ACTIVITY: Could you restate every entry word for word, minus the pictures?

DATA SECTION:

^^^^^^^^^^^^^^^^

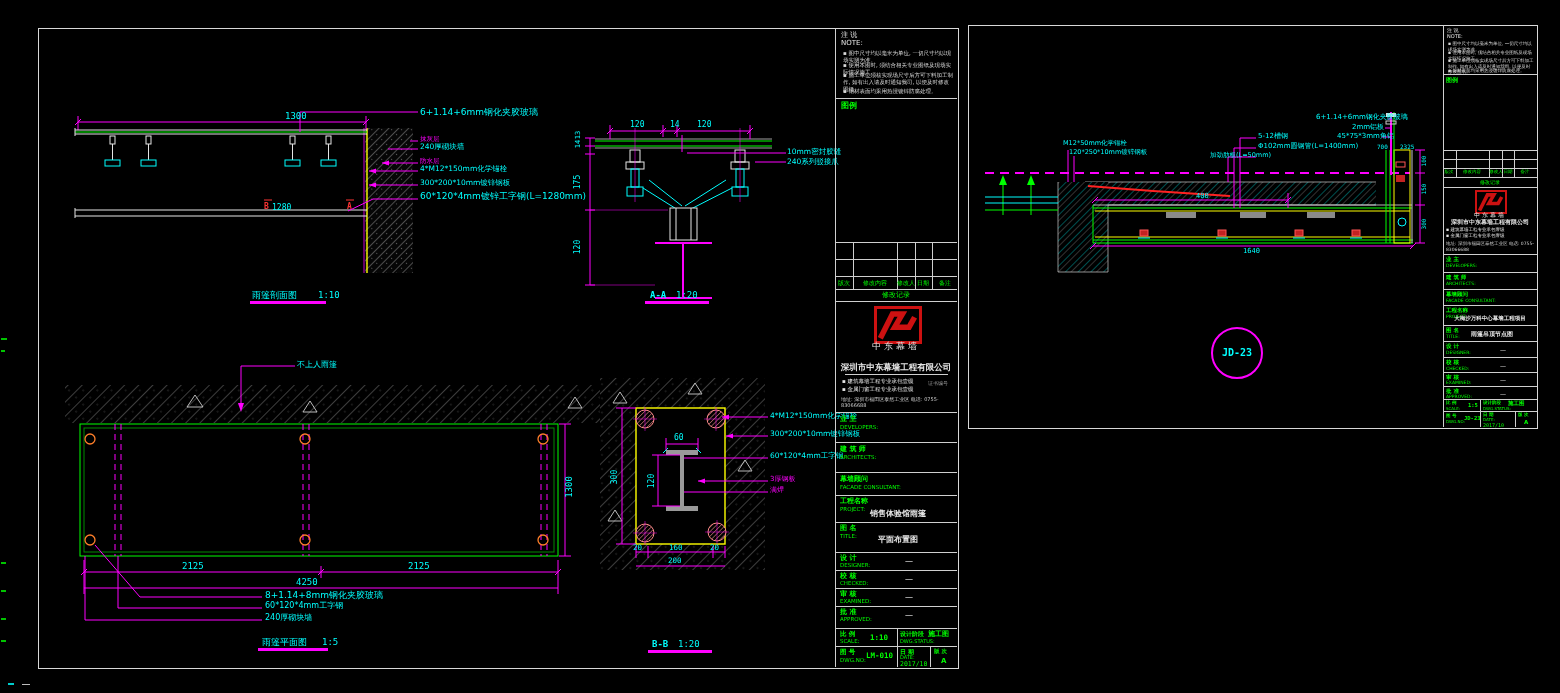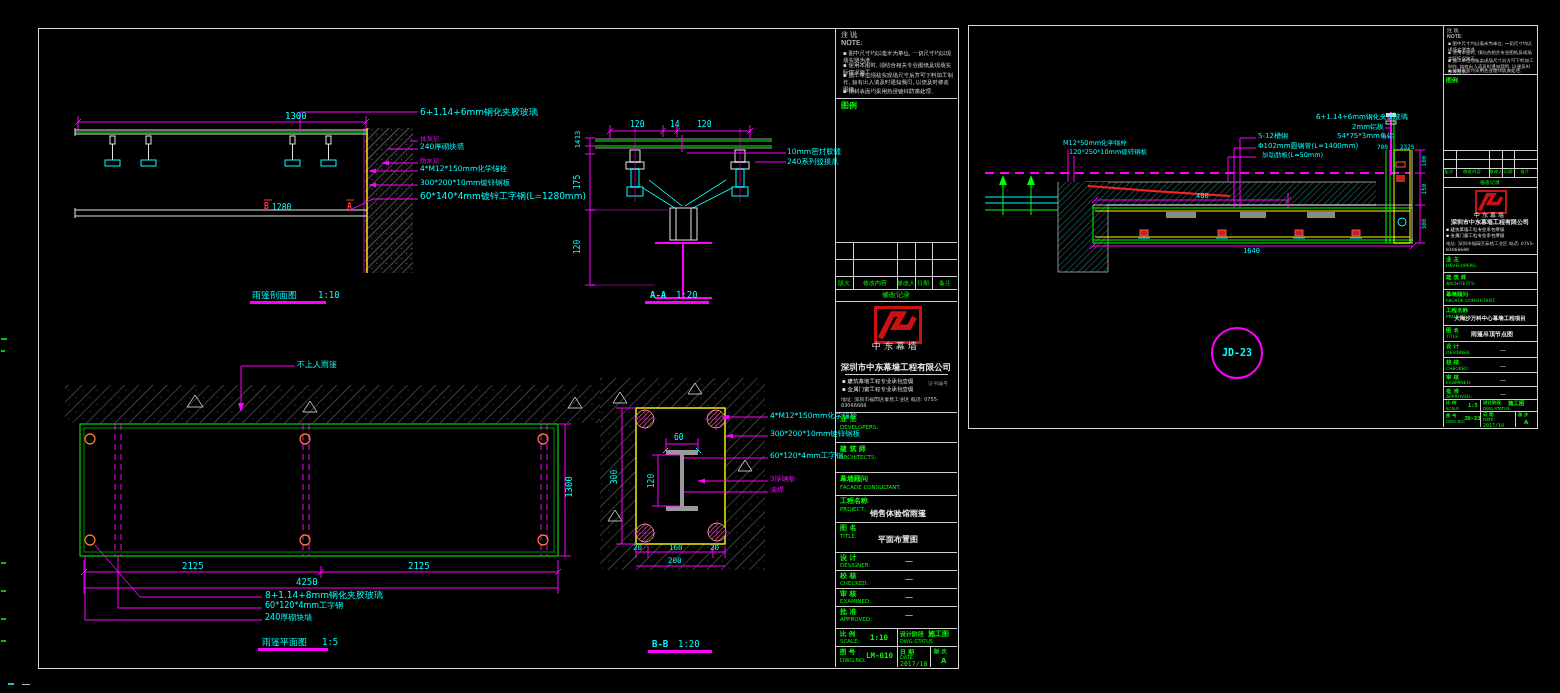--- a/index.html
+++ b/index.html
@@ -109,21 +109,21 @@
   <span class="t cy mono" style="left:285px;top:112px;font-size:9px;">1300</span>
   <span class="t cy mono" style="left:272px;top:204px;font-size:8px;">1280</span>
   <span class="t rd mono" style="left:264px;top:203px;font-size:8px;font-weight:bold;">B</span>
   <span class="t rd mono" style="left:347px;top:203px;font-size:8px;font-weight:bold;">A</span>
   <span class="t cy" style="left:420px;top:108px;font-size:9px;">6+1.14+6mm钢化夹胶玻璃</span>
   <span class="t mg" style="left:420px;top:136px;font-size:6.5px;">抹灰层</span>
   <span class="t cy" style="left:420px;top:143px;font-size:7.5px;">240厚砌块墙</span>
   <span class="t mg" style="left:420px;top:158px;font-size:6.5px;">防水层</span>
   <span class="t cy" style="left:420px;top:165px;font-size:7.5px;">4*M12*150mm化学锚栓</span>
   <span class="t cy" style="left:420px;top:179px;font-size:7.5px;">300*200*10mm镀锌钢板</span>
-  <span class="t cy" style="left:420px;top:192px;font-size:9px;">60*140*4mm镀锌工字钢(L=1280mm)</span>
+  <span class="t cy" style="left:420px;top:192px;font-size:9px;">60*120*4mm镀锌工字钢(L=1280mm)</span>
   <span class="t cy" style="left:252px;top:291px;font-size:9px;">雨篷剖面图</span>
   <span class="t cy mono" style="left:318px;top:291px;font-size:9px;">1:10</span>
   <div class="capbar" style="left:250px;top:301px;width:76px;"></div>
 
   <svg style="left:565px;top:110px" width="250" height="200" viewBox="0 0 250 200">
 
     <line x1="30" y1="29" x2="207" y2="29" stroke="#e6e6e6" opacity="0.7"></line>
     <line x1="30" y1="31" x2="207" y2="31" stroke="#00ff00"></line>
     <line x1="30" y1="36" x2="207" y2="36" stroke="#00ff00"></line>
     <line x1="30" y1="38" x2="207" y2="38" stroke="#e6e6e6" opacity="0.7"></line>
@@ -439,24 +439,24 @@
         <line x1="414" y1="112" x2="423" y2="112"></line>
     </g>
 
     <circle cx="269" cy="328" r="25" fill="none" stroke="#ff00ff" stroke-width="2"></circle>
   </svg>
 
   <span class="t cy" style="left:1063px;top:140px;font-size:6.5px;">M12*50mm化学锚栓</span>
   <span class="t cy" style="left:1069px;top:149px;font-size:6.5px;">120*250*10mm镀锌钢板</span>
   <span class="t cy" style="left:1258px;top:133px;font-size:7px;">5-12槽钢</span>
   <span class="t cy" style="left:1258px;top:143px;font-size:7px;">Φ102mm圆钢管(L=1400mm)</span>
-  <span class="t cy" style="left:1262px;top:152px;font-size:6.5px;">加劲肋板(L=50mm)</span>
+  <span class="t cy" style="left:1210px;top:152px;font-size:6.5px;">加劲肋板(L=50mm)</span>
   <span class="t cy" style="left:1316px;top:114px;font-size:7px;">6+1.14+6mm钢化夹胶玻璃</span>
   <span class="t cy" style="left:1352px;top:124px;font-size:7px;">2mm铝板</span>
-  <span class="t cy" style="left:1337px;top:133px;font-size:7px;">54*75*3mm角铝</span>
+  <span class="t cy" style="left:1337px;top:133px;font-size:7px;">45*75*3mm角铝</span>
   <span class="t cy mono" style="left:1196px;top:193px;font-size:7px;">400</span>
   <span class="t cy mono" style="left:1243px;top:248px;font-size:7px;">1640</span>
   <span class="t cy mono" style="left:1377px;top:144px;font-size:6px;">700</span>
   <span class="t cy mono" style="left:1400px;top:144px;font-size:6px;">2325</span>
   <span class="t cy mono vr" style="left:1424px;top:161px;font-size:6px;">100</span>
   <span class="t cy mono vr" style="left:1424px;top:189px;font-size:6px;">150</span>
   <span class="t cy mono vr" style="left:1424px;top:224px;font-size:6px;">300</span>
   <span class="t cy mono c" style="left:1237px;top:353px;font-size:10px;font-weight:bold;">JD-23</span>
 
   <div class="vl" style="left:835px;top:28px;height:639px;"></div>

^^^^^^^^^^^^^^^^

SOLUTION TO THIS TASK:
--- a/index.html
+++ b/index.html
@@ -109,21 +109,21 @@
   <span class="t cy mono" style="left:285px;top:112px;font-size:9px;">1300</span>
   <span class="t cy mono" style="left:272px;top:204px;font-size:8px;">1280</span>
   <span class="t rd mono" style="left:264px;top:203px;font-size:8px;font-weight:bold;">B</span>
   <span class="t rd mono" style="left:347px;top:203px;font-size:8px;font-weight:bold;">A</span>
   <span class="t cy" style="left:420px;top:108px;font-size:9px;">6+1.14+6mm钢化夹胶玻璃</span>
   <span class="t mg" style="left:420px;top:136px;font-size:6.5px;">抹灰层</span>
   <span class="t cy" style="left:420px;top:143px;font-size:7.5px;">240厚砌块墙</span>
   <span class="t mg" style="left:420px;top:158px;font-size:6.5px;">防水层</span>
   <span class="t cy" style="left:420px;top:165px;font-size:7.5px;">4*M12*150mm化学锚栓</span>
   <span class="t cy" style="left:420px;top:179px;font-size:7.5px;">300*200*10mm镀锌钢板</span>
-  <span class="t cy" style="left:420px;top:192px;font-size:9px;">60*140*4mm镀锌工字钢(L=1280mm)</span>
+  <span class="t cy" style="left:420px;top:192px;font-size:9px;">60*120*4mm镀锌工字钢(L=1280mm)</span>
   <span class="t cy" style="left:252px;top:291px;font-size:9px;">雨篷剖面图</span>
   <span class="t cy mono" style="left:318px;top:291px;font-size:9px;">1:10</span>
   <div class="capbar" style="left:250px;top:301px;width:76px;"></div>
 
   <svg style="left:565px;top:110px" width="250" height="200" viewBox="0 0 250 200">
 
     <line x1="30" y1="29" x2="207" y2="29" stroke="#e6e6e6" opacity="0.7"></line>
     <line x1="30" y1="31" x2="207" y2="31" stroke="#00ff00"></line>
     <line x1="30" y1="36" x2="207" y2="36" stroke="#00ff00"></line>
     <line x1="30" y1="38" x2="207" y2="38" stroke="#e6e6e6" opacity="0.7"></line>
@@ -439,24 +439,24 @@
         <line x1="414" y1="112" x2="423" y2="112"></line>
     </g>
 
     <circle cx="269" cy="328" r="25" fill="none" stroke="#ff00ff" stroke-width="2"></circle>
   </svg>
 
   <span class="t cy" style="left:1063px;top:140px;font-size:6.5px;">M12*50mm化学锚栓</span>
   <span class="t cy" style="left:1069px;top:149px;font-size:6.5px;">120*250*10mm镀锌钢板</span>
   <span class="t cy" style="left:1258px;top:133px;font-size:7px;">5-12槽钢</span>
   <span class="t cy" style="left:1258px;top:143px;font-size:7px;">Φ102mm圆钢管(L=1400mm)</span>
-  <span class="t cy" style="left:1262px;top:152px;font-size:6.5px;">加劲肋板(L=50mm)</span>
+  <span class="t cy" style="left:1210px;top:152px;font-size:6.5px;">加劲肋板(L=50mm)</span>
   <span class="t cy" style="left:1316px;top:114px;font-size:7px;">6+1.14+6mm钢化夹胶玻璃</span>
   <span class="t cy" style="left:1352px;top:124px;font-size:7px;">2mm铝板</span>
-  <span class="t cy" style="left:1337px;top:133px;font-size:7px;">54*75*3mm角铝</span>
+  <span class="t cy" style="left:1337px;top:133px;font-size:7px;">45*75*3mm角铝</span>
   <span class="t cy mono" style="left:1196px;top:193px;font-size:7px;">400</span>
   <span class="t cy mono" style="left:1243px;top:248px;font-size:7px;">1640</span>
   <span class="t cy mono" style="left:1377px;top:144px;font-size:6px;">700</span>
   <span class="t cy mono" style="left:1400px;top:144px;font-size:6px;">2325</span>
   <span class="t cy mono vr" style="left:1424px;top:161px;font-size:6px;">100</span>
   <span class="t cy mono vr" style="left:1424px;top:189px;font-size:6px;">150</span>
   <span class="t cy mono vr" style="left:1424px;top:224px;font-size:6px;">300</span>
   <span class="t cy mono c" style="left:1237px;top:353px;font-size:10px;font-weight:bold;">JD-23</span>
 
   <div class="vl" style="left:835px;top:28px;height:639px;"></div>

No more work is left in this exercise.